Best Practice: Executing indexing tasks across an organization’s stores of data can initially look like the organization is solving critical business problems. But if they don’t understand the pros and cons of an indexing application’s functionality, they could be complicating their big data management problems, rather than simplifying them.

Today’s indexing technologies have different architectures and solve different problems. So companies need to consider the functionality and match it to their specific needs.

Here are just a few questions about indexing technology capabilities to consider:

  • Are you more interested in fast access to text or better data analytical queries, or both?
  • Will your indexes be more text oriented or subject oriented?
  • What do you want to achieve in terms of scaling and clustering with your index creation?

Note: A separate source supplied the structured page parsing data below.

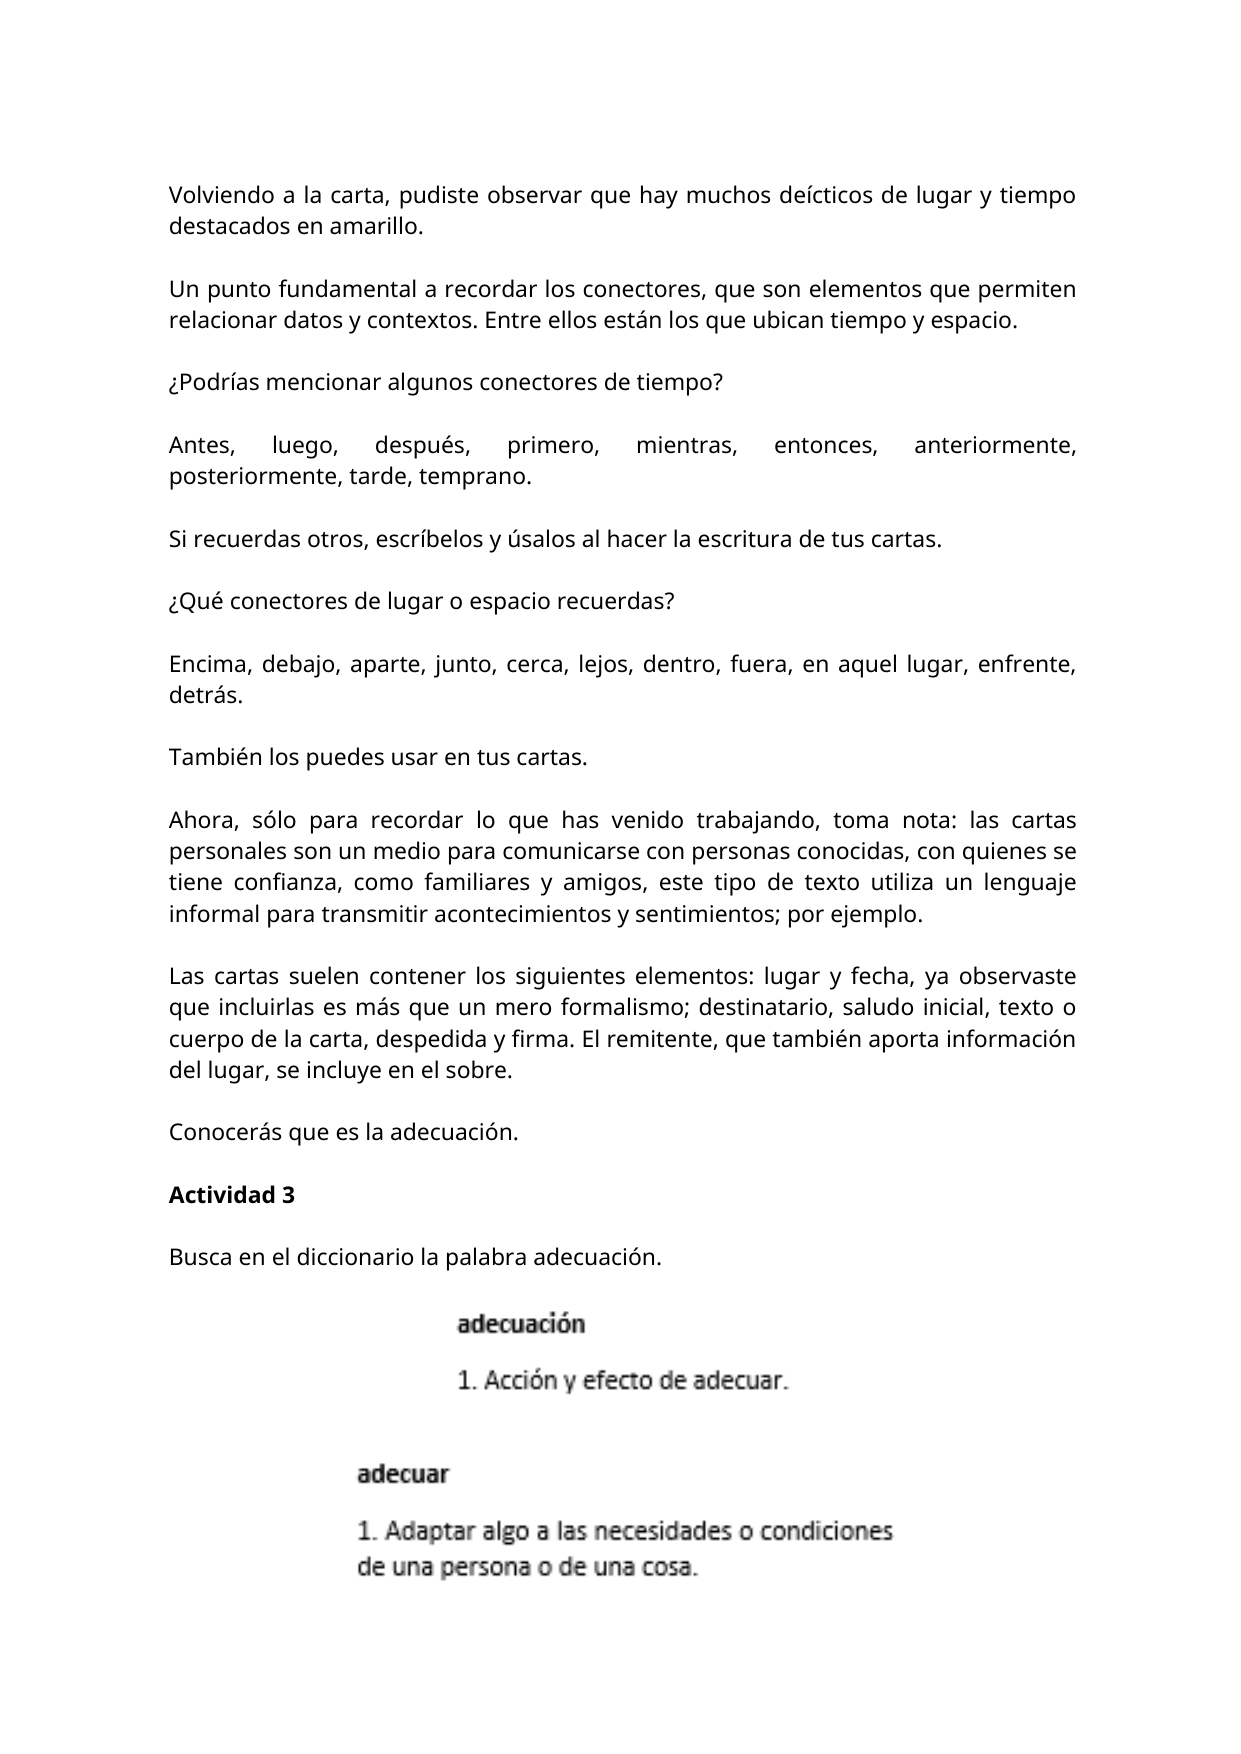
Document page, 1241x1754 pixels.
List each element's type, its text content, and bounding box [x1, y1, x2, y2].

text Volviendo a la carta, pudiste observar que hay muchos deícticos de lugar y tiempo destacados en amarillo. [169, 179, 1078, 241]
text También los puedes usar en tus cartas. [169, 741, 1078, 773]
text Si recuerdas otros, escríbelos y úsalos al hacer la escritura de tus cartas. [169, 523, 1078, 554]
text Antes, luego, después, primero, mientras, entonces, anteriormente, posteriormente, tarde, temprano. [169, 429, 1078, 491]
text Un punto fundamental a recordar los conectores, que son elementos que permiten relacionar datos y contextos. Entre ellos están los que ubican tiempo y espacio. [169, 273, 1078, 335]
text ¿Qué conectores de lugar o espacio recuerdas? [169, 585, 1078, 616]
text Las cartas suelen contener los siguientes elementos: lugar y fecha, ya observaste que incluirlas es más que un mero formalismo; destinatario, saludo inicial, texto o cuerpo de la carta, despedida y firma. El remitente, que también aporta información del lugar, se incluye en el sobre. [169, 960, 1078, 1085]
text Busca en el diccionario la palabra adecuación. [169, 1241, 1078, 1273]
text Encima, debajo, aparte, junto, cerca, lejos, dentro, fuera, en aquel lugar, enfrente, detrás. [169, 648, 1078, 710]
picture [439, 1303, 808, 1425]
text ¿Podrías mencionar algunos conectores de tiempo? [169, 366, 1078, 398]
picture [338, 1455, 909, 1600]
text Ahora, sólo para recordar lo que has venido trabajando, toma nota: las cartas personales son un medio para comunicarse con personas conocidas, con quienes se tiene confianza, como familiares y amigos, este tipo de texto utiliza un lenguaje informal para transmitir acontecimientos y sentimientos; por ejemplo. [169, 804, 1078, 929]
text Actividad 3 [169, 1179, 1078, 1210]
text Conocerás que es la adecuación. [169, 1116, 1078, 1148]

Challenge 3 — Creating more data that unnecessarily expands the data footprint, and puts data security at risk

Best Practice: Having a large and ever-expanding data footprint is one of the underlying problems in achieving data security, privacy, and compliance. Organizations contribute to this issue by inadvertently duplicating existing data, in many cases creating multiple copies of the same data throughout the organization without knowing where it’s located and who has access to each version.

In the same way, when not done right, indexing can create more copies of data and, therefore, put data at risk of exposure. To avoid data privacy, security and compliance risks, organizations must know what data needs to be lockdown before they can enable index searches without putting themselves at risk.

They can accomplish this critical goal by deploying the appropriate data management tool features:

  • Data discovery — know what data exists across the organization, where it resides, and who has access to it — and maintain this level of control over any data added to indexes.
  • Data classification — appropriately label all data to organize it according to critical issues, such as all relevant compliance regulations.
  • Data security — ensure that appropriate and effective data security functionality is installed and practices are followed to keep all data secure and private.

Indexing is a powerful tool in the fight to better access and analyze big data. However, it’s not a silver bullet. Sometimes there’s a better solution to a specific problem. As with any data management initiative, organizations need to bring an informed approach to indexing their data. Understanding the stakes will ensure that indexing achieves the desired goals without creating new business challenges.